Prenant le relais d’un vétéran fort de ses 11 éditions au compteur, place à l’œil du néophyte du groupe. Après quatorze étés passés à écumer les festivals rock en France et en Europe, quel regard porte-t-il sur la découverte de cet événement emblématique ?

Les enseignements musicaux

Des prestations d’une qualité exceptionnelle …

La promesse était belle, elle s’est concrétisée. Dès la publication de la répartition horaire, les nombreuses heures passées à préparer méticuleusement mon planning me donnaient déjà l’eau à la bouche. A l’arrivée, la programmation n’a pas seulement tenu ses promesses : elle les a surpassées.

Parmi les réussites les plus marquantes, Royal Republic, Turnstile, Electric Callboy et Falling In Reverse m’ont particulièrement impressionné par ce mélange de show et d’énergie irrésistible qui fait les grands moments. Il est frappant de constater que les groupes ont pleinement conscience de jouer dans un lieu à part. Qu’il s’agisse des têtes d’affiche ou des formations moins établies, les demandes de photos souvenirs et autres marques d’enthousiasme témoignent d’un plaisir évident de performer à Clisson.

Il faut dire qu’une prestation au Hellfest peut représenter un tournant décisif dans une carrière. Il suffit de voir la popularité acquise par The HU dans nos contrées depuis ses passages précédents. Dans le même esprit, les (pourtant français) de  Rise Of The Northstar ont préféré annuler une occasion de se faire connaître au Danemark pour remplacer Ultra Vomit au pied levé. 

Sur le plan des découvertes, Vola, Slomosa ou Vision Of Atlantis (pour ne citer qu’eux) illustrent parfaitement la politique d’ouverture du festival envers un public à la sensibilité plus rock. Une belle porte d’entrée vers des courants musicaux plus éloignés de mes habitudes.

…malgré certains choix de scène mal jaugés

Quel est le point commun entre la prestation de The Ocean et celle de Sex Pistols feat. Frank Carter ? Aucune idée, étant donnée qu’on retiendra surtout l’impossibilité d’assister à leurs concerts, en raison d’un choix de scène peu judicieux.

Questions:
1. Recopiez le compte rendu du festival de « Prenant le relais » jusqu'à « événement emblématique ? » inclus, en substituant « habitué » à « vétéran ».
2. D'après le compte rendu du festival, quel groupe Rise Of The Northstar a-t-il remplacé au pied levé ?
3. Citez les groupes qui, selon le compte rendu du festival, ont particulièrement impressionné l'auteur par leur mélange de show et d'énergie.
Les lignes qui suivent forment un ensemble indépendant du compte rendu du festival.

Entrées de données enregistrées:
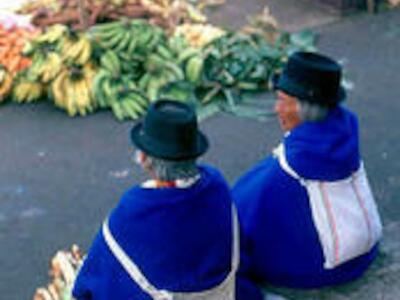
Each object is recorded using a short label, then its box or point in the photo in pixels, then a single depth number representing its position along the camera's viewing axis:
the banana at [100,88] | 8.42
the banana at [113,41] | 8.79
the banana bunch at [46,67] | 8.54
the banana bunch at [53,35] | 8.77
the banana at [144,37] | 8.76
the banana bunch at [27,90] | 8.68
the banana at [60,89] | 8.48
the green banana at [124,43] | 8.76
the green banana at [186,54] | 8.77
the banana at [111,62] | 8.59
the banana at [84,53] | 8.59
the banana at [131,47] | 8.72
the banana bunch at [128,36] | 8.76
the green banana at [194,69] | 8.59
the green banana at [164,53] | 8.76
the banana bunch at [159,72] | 8.53
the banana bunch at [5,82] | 8.66
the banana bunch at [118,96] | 8.34
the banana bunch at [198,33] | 9.12
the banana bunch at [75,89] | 8.42
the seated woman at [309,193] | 4.05
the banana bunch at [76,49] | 8.59
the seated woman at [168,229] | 3.51
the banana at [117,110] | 8.28
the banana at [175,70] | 8.59
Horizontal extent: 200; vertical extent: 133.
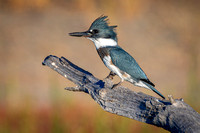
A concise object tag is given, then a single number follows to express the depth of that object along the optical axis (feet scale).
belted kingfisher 21.86
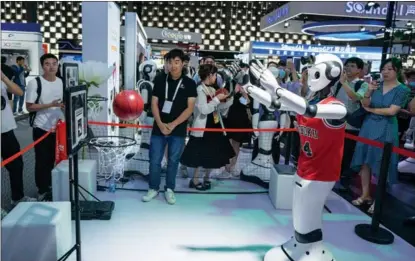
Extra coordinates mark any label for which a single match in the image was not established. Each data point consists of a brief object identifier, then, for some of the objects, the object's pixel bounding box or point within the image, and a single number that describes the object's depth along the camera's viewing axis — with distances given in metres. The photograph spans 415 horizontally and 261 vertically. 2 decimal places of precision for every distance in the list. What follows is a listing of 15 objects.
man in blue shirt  9.07
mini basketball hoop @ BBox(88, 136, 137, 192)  4.06
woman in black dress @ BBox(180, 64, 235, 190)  3.96
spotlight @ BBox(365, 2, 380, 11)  8.44
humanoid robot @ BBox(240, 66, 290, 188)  4.66
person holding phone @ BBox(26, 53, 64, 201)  3.35
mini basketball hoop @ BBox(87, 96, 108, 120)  4.53
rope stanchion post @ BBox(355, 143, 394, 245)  3.04
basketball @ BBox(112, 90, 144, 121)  3.72
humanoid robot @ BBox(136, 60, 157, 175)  4.98
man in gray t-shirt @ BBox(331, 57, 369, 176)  3.75
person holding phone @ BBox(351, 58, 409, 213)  3.43
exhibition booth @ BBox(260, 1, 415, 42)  9.20
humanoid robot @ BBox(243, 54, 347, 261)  2.22
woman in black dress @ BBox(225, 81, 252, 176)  4.68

Réponses:
1.
Prenant le relais d’un habitué fort de ses 11 éditions au compteur, place à l’œil du néophyte du groupe. Après quatorze étés passés à écumer les festivals rock en France et en Europe, quel regard porte-t-il sur la découverte de cet événement emblématique ?

2. Ultra Vomit.

3. Royal Republic, Turnstile, Electric Callboy, Falling In Reverse